Top of RECORDED DATA
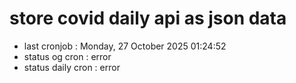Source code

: # store covid daily api as json data

- last cronjob : Monday, 27 October 2025 01:24:52
- status og cron : error
- status daily cron : error
      
      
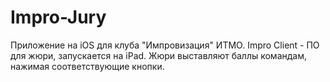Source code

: # Impro-Jury
Приложение на iOS для клуба "Импровизация" ИТМО.
Impro Client - ПО для жюри, запускается на iPad. Жюри выставляют баллы командам, нажимая соответствующие кнопки.
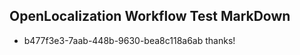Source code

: ## OpenLocalization Workflow Test MarkDown
* b477f3e3-7aab-448b-9630-bea8c118a6ab thanks!

<!--HONumber=Jul16_HO5-->


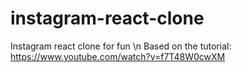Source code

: # instagram-react-clone
Instagram react clone for fun \n
Based on the tutorial: https://www.youtube.com/watch?v=f7T48W0cwXM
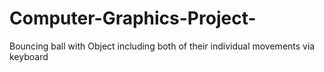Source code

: # Computer-Graphics-Project-
Bouncing ball with Object including both of their individual movements via keyboard

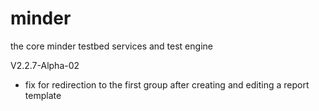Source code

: # minder
the core minder testbed services and test engine



V2.2.7-Alpha-02

- fix for redirection to the first group after creating and editing a report template
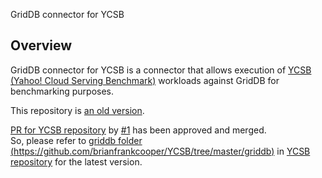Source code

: GridDB connector for YCSB

## Overview

GridDB connector for YCSB is a connector that allows execution of [YCSB (Yahoo! Cloud Serving Benchmark)](https://github.com/brianfrankcooper/YCSB/wiki) workloads against GridDB for benchmarking purposes.

This repository is [an old version](README-OLD.md).

[PR for YCSB repository](https://github.com/brianfrankcooper/YCSB/pull/1258) by [#1](../../issues/1) has been approved and merged.  
So, please refer to [griddb folder (https://github.com/brianfrankcooper/YCSB/tree/master/griddb)](https://github.com/brianfrankcooper/YCSB/tree/master/griddb) in [YCSB repository](https://github.com/brianfrankcooper/YCSB) for the latest version.

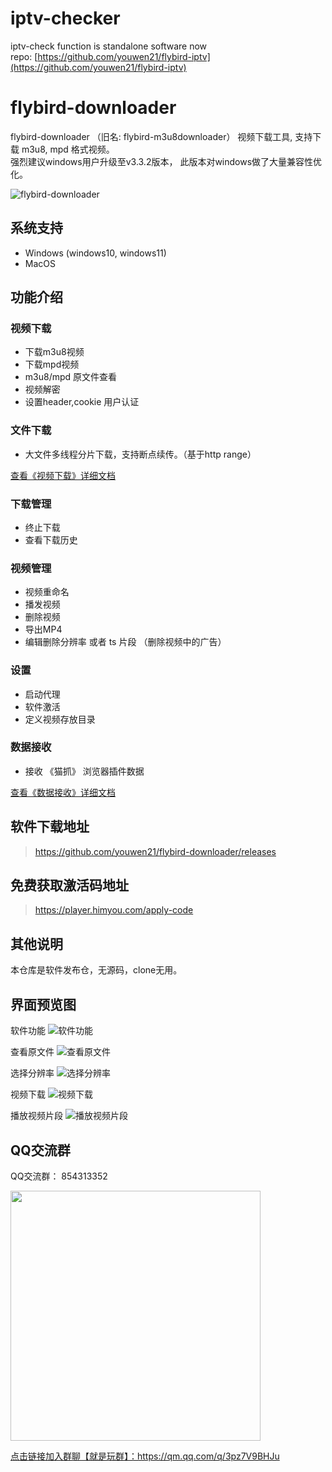 # iptv-checker
iptv-check function is standalone software now  
repo: [https://github.com/youwen21/flybird-iptv](https://github.com/youwen21/flybird-iptv)

# flybird-downloader
flybird-downloader （旧名: flybird-m3u8downloader） 视频下载工具, 支持下载 m3u8, mpd 格式视频。    
强烈建议windows用户升级至v3.3.2版本， 此版本对windows做了大量兼容性优化。

![flybird-downloader](flybird-m3u8.png)

## 系统支持
 - Windows (windows10, windows11)
 - MacOS

## 功能介绍
### 视频下载
 - 下载m3u8视频
 - 下载mpd视频
 - m3u8/mpd 原文件查看
 - 视频解密
 - 设置header,cookie 用户认证

### 文件下载
 - 大文件多线程分片下载，支持断点续传。（基于http range）

[查看《视频下载》详细文档](doc/download.md)

### 下载管理
 - 终止下载
 - 查看下载历史

### 视频管理
 - 视频重命名
 - 播发视频
 - 删除视频
 - 导出MP4
 - 编辑删除分辨率 或者 ts 片段 （删除视频中的广告）


### 设置
 - 启动代理
 - 软件激活
 - 定义视频存放目录


### 数据接收
 - 接收 《猫抓》 浏览器插件数据
 
[查看《数据接收》详细文档](doc/data-receive.md)

## 软件下载地址
> https://github.com/youwen21/flybird-downloader/releases

## 免费获取激活码地址
> https://player.himyou.com/apply-code

## 其他说明
本仓库是软件发布仓，无源码，clone无用。

## 界面预览图
软件功能
<img src="images/intro.png" alt="软件功能"/>   

查看原文件
<img src="download-preview.png" alt="查看原文件"/>   

选择分辨率
<img src="images/download2.jpg" alt="选择分辨率"/>   

视频下载
<img src="images/download.png" alt="视频下载"/>    

播放视频片段
<img src="images/play-ts.jpg" alt="播放视频片段"/>  

## QQ交流群
QQ交流群： 854313352  

<img src="images/qrcode_1717081395364.jpg" width="400" />  

<a href="https://qm.qq.com/q/3pz7V9BHJu">点击链接加入群聊【就是玩群】：https://qm.qq.com/q/3pz7V9BHJu</a>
Bottom of RECORDED DATA
Copy out the lines that begin with the one containing "- last cronjob" and end with the one containing "This repository is", with no changes. Leave the pictures out of your answer.

## YOUR RESPONSE
- last cronjob : Monday, 27 October 2025 01:24:52
- status og cron : error
- status daily cron : error
      
      
Source code

: # Impro-Jury
Приложение на iOS для клуба "Импровизация" ИТМО.
Impro Client - ПО для жюри, запускается на iPad. Жюри выставляют баллы командам, нажимая соответствующие кнопки.
Source code

: ## OpenLocalization Workflow Test MarkDown
* b477f3e3-7aab-448b-9630-bea8c118a6ab thanks!

<!--HONumber=Jul16_HO5-->


Source code

: # instagram-react-clone
Instagram react clone for fun \n
Based on the tutorial: https://www.youtube.com/watch?v=f7T48W0cwXM
Source code

: # Computer-Graphics-Project-
Bouncing ball with Object including both of their individual movements via keyboard

Source code

: # minder
the core minder testbed services and test engine



V2.2.7-Alpha-02

- fix for redirection to the first group after creating and editing a report template
Source code

: GridDB connector for YCSB

## Overview

GridDB connector for YCSB is a connector that allows execution of [YCSB (Yahoo! Cloud Serving Benchmark)](https://github.com/brianfrankcooper/YCSB/wiki) workloads against GridDB for benchmarking purposes.

This repository is [an old version](README-OLD.md).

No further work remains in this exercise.